Baskı
Fotoğraf albümlerimize baktığımızda sadece hayatımızın mutlu dakikalarımızı görürüz.. Hiç kimse unutmak istediği dakikaları fotoğraflarla ölümsüzleştirmek istemez.
Savmart marketinin sessiz çalışanı Sy Parrish, müşterilerin gözünde sıradan bir fotoğraf baskı elemanıdır. Ancak Nina Yorkin'in her günkü samimi selamı, onun için beklenmedik bir kapı aralar. Zamanla, Nina'nın ailesinin en özel anlarına - Will'le aşklarından Jakob'un büyüme serüvenine kadar sessizce tanık olur.

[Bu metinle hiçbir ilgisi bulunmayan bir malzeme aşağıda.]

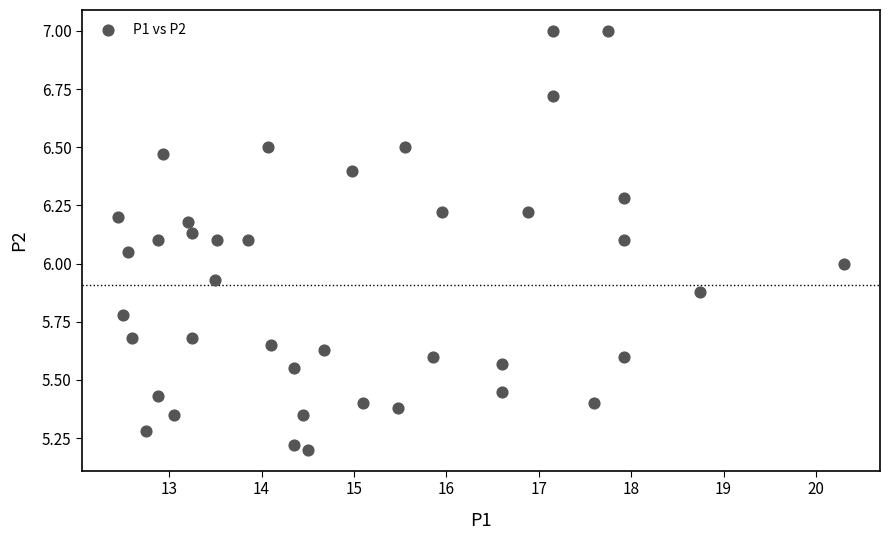

What is the range of X values (max minus min)?

7.9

Sy için bu iş, mekanik bir süreç değil; hatıraların bekçiliğidir. Mükemmel baskıyı yaparken, aslında Yorkinler'in hayatını kendi varoluşunun parçası haline getirir. Peki ya bu saplantılı ilgi, iyi niyetin sınırlarını aştığında? "Bir yabancının albümünüzdeki tüm gülüşleri, gözyaşlarını ve sırları bilmesi... Mahremiyetiniz mi yoksa paylaşılmış bir insanlık deneyimi mi?"